The matrix and the tree show something that could have been deduced directly from the distance matrix: the poorly known Gettya (Avisaurus) gloriae is (literally) the closest relative of the enigmatic new genus / species Mirarce (morphological distance of 0.08 compared to 0.1–0.64 for all other taxa). But is this overall similarity enough to conclude Avisaurus, Gettya and Mirarce are a monophyletic group within the Avisauridae?

What the authors (and all paleontologists doing phylogenetics) should have done

(I would have skipped all trees, naturally, but peer reviewers and most readers probably need to see them.)

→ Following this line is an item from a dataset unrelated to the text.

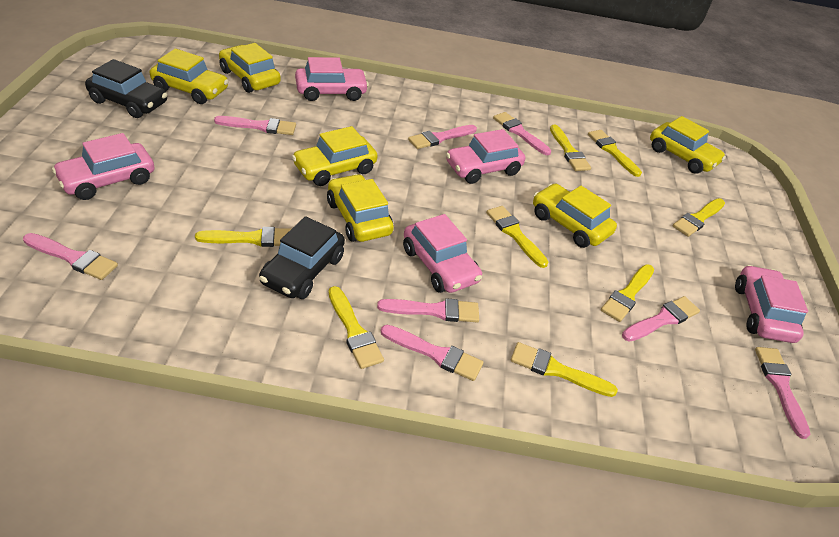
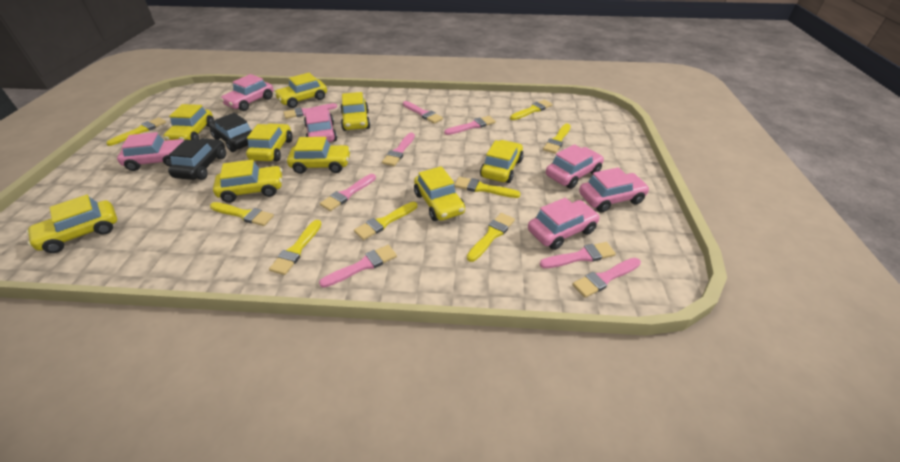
pink car: 5 -> 6
yellow car: 6 -> 9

  • Trimmed the matrix to include only those characters preserved in the fossil of interest, in order to minimize missing data artefacts during inference.
  • Shown the Neighbor-net to visualize the primary signal situation, including and excluding poorly covered taxa. From the Neighbor-net it is already obvious that the fossil is an Enantiornithes, so any subsequent optimization / inference could have focussed on this group alone.
  • Then inferred a backbone tree excluding poorly covered taxa, and shown the resulting phylogram. In case one needs to test the Enantiornithes root (the Neighbor-net gives us two alternatives for the Enantiornithes root: Pengornis + Eopengornis or Protopteryx + Iberomesornis), there is no point in including the poorly covered Enantiornithes or the worst-covered taxa outside this clade.
  • Then optimized the position of the poorly covered taxa in the backbone tree. I recommend using RAxML's evolutionary placement algorithm (EPA) for this, but you can also do this in a parsimony framework if you wish. (EPA can also be used to test outgroup roots: here, one would search the branch at which all non-Enantiornithes fit best.)
  • Shown the resulting phylogram including all taxa — that is, read in the topology to the analysis, and then re-optimize branch lengths.
  • Shown a Support Consensus Network to illustrate the support for the branches in the preferred tree and their competing alternatives. (There may be one or more, as there are many options to estimate branch support.) How sure can we be about relationships within the Avisauridae and their relationships to other Enantiornithes?

Postscriptum. For those who are curious about how the ML tree would look like, here it is:

I have no idea about birds, but from a methodological point of view this is an equally (if not more, because unforced) valid hypothesis for the data set. And demonstrating its limitations: note the relatively long branches with very low support making up the backbone of the Enantiornithes clade. This is typical for matrices lacking coherent discriminatory signal and/or struggling with internal conflict.